Voici sans doute l’un des procès les plus intéressants de ces dernières années dans le secteur de la santé connectée. Whoop et Oura proposent des accessoires qui rencontrent un succès grandissant : le premier mise sur un bracelet minimaliste sans écran, tandis que le second a popularisé le concept de bague connectée.
Pourtant, la force de ces solutions ne réside pas tant dans le matériel. Sur ce plan, une Apple Watch fait tout aussi bien, sinon mieux. La véritable valeur ajoutée se trouve dans le traitement logiciel. Ces appareils sont livrés avec des applications extrêmement bien conçues, détaillées et pédagogiques. En somme, tout l’inverse de l’application Santé d’Apple, qui reste un coffre-fort de données parfois indigeste. Pour parfaire ce modèle, ces acteurs imposent un abonnement, garantissant ainsi une rentabilité sur le long terme.
Bevel : l’invité qui prenait trop de place
Dans ce domaine, l’application de Whoop a longtemps fait figure de référence absolue. Elle a inspiré de nombreux concurrents, à commencer par Bevel, l’application qui monte en flèche dans l’écosystème iOS.
Bevel s'est progressivement rapproché de Whoop, tant sur le plan des fonctionnalités que de l’interface. L’éditeur a bien compris que la valeur résidait dans l'analyse plus que dans le capteur. Non seulement Bevel est capable d’interpréter les données de l’Apple Watch, mais elle gère depuis peu celles des montres Garmin et même des bagues Oura. Pour enfoncer le clou et tenter de plier le marché avant une arrivée — toujours hypothétique — d’Apple sur ce segment, Bevel a décidé en fin d’année dernière de rendre la quasi-totalité de ses fonctions gratuites.
Santé : Bevel fait sa révolution et devient (presque) gratuit
Pour Whoop, Bevel est devenu un acteur beaucoup trop gênant. C’est dans ce contexte que le constructeur, qui n'hésite pas à s'offrir les services de sportifs de renommée mondiale pour sa promotion, a décidé de porter l'affaire devant les tribunaux.

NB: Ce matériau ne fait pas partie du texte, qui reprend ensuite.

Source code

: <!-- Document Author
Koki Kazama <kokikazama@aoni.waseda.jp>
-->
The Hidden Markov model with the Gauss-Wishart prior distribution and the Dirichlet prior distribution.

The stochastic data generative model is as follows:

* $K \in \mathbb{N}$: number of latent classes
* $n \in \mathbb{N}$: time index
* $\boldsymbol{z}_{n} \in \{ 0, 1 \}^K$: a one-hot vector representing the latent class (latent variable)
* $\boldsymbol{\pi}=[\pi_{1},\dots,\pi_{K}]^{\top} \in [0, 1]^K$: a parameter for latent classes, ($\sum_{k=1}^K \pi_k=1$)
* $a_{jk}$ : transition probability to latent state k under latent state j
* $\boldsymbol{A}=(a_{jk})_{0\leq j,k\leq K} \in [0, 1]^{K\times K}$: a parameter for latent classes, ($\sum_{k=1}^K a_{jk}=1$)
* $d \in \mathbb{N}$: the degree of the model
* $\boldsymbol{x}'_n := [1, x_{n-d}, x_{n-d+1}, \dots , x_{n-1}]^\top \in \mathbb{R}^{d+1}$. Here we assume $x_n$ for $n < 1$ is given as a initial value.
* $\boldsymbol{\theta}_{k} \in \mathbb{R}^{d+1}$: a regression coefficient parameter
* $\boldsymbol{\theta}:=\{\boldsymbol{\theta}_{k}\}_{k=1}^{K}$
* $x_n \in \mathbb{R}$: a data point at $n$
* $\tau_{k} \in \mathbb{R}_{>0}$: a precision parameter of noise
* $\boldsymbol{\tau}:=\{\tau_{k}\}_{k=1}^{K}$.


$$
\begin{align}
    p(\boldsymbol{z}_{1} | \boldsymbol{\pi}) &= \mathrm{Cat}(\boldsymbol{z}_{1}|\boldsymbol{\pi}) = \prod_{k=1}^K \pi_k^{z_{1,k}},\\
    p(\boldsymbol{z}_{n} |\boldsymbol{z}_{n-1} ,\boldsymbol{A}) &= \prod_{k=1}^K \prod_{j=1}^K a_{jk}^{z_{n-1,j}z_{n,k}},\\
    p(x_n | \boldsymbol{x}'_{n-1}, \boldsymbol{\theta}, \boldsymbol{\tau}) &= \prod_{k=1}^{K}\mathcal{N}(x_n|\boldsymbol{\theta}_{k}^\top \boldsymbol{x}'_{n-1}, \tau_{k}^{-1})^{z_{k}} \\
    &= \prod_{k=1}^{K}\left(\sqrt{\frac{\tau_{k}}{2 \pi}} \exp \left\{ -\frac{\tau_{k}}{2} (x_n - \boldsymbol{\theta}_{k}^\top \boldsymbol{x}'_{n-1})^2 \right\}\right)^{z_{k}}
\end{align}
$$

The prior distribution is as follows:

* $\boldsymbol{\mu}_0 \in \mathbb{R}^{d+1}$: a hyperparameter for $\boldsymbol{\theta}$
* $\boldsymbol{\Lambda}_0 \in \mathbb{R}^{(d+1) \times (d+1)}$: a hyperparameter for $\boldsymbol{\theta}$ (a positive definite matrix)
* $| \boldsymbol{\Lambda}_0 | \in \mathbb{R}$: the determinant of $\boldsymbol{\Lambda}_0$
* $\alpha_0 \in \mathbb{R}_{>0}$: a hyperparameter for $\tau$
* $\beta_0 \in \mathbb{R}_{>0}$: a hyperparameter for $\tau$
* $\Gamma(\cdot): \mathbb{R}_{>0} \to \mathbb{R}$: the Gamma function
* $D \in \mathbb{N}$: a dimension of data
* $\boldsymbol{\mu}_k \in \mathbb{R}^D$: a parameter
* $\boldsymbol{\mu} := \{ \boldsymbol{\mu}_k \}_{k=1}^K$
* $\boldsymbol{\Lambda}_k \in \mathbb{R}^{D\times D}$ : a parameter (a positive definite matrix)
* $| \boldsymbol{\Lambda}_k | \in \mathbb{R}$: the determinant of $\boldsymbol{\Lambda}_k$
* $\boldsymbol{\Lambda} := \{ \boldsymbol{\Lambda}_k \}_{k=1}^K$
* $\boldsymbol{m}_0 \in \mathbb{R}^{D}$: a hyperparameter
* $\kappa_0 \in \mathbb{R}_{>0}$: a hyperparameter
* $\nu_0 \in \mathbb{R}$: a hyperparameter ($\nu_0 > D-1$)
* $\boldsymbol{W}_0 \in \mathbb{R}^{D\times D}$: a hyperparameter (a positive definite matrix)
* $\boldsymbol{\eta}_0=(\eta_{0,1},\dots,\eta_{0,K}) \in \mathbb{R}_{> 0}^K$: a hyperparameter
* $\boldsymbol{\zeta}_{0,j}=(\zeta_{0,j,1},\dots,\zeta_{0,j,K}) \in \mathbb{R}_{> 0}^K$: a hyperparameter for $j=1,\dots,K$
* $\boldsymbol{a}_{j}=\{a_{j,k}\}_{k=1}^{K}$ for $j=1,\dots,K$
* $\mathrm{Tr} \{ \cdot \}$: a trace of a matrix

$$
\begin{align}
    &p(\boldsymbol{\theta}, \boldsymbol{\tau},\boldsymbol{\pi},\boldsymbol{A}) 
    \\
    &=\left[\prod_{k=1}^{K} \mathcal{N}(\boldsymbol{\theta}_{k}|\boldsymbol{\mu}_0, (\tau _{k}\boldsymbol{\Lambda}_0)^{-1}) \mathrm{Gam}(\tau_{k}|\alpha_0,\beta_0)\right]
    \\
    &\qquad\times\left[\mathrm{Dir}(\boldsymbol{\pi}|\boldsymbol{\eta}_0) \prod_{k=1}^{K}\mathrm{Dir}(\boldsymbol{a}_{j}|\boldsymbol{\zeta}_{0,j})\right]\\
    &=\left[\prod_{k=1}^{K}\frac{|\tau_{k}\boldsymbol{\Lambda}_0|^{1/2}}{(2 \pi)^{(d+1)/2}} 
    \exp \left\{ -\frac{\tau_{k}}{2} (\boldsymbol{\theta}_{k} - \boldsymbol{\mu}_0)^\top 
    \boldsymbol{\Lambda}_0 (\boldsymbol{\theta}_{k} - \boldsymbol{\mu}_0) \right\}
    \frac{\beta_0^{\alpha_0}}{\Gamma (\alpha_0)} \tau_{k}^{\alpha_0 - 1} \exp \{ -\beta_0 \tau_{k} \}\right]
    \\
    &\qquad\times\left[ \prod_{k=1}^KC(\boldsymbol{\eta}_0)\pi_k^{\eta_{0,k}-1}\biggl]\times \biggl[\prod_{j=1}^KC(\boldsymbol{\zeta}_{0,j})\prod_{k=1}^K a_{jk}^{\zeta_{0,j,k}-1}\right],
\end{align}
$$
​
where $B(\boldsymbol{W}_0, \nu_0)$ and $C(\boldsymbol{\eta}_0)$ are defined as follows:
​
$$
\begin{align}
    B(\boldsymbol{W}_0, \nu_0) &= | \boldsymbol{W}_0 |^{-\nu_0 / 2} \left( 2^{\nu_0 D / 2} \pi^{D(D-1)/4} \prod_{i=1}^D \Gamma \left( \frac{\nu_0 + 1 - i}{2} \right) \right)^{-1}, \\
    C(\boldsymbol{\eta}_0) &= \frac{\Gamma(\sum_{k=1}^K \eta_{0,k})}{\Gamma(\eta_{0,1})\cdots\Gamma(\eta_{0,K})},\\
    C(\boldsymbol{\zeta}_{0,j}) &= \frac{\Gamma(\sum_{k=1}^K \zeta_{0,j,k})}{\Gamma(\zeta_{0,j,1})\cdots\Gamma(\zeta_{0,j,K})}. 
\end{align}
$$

Une offensive juridique sur tous les fronts
Le 17 mars 2026, Whoop a déposé plainte contre Finerpoint (l'éditeur de Bevel) devant le tribunal de district du Delaware. Si la procédure vise officiellement une violation de marque en vertu du Lanham Act, le dossier est bien plus épais. Whoop invoque également plusieurs brevets et dépôts de droits d’auteur, suggérant que la firme ne s'attaque pas seulement au nom ou au logo, mais bien à la substance même de l'application concurrente.
Pour quiconque a déjà utilisé Bevel, la comparaison est inévitable. L’interface, l’accent mis sur les scores de récupération et de préparation, ou encore la manière dont la charge cardiaque et le sommeil sont mis en avant... Tout rappelle furieusement l’expérience Whoop.
Évidemment, s'inspirer d'un concept n'est pas illégal en soi — de nombreuses applications de fitness partagent les mêmes métriques — mais Whoop estime ici que Bevel a franchi la ligne rouge de la propriété intellectuelle.
Nettoyage de printemps avant l’entrée en bourse
Pour l'instant, l'application Bevel reste disponible et aucune fonctionnalité ne devrait disparaître du jour au lendemain. Mais l'issue de ce procès sera déterminante pour l'industrie : elle pourrait redéfinir les limites du design et des systèmes de notation pour toutes les applications d’analyse de santé tierces. À quel moment une interface devient-elle « trop » similaire à une autre ? C’est tout l’enjeu des débats à venir.
Ce n'est d'ailleurs pas le seul front judiciaire pour Whoop. L'entreprise a récemment obtenu gain de cause contre Lexqi, un tribunal américain ayant ordonné l'arrêt des ventes des trackers de cette marque, jugés trop proches du design original de Whoop. D'autres litiges, notamment avec Polar, sont également en cours.
Alors qu'une introduction en Bourse semble être la prochaine étape logique pour Whoop, la société semble bien décidée à verrouiller son écosystème, protégeant aussi bien le design de son matériel que l'identité visuelle de son logiciel.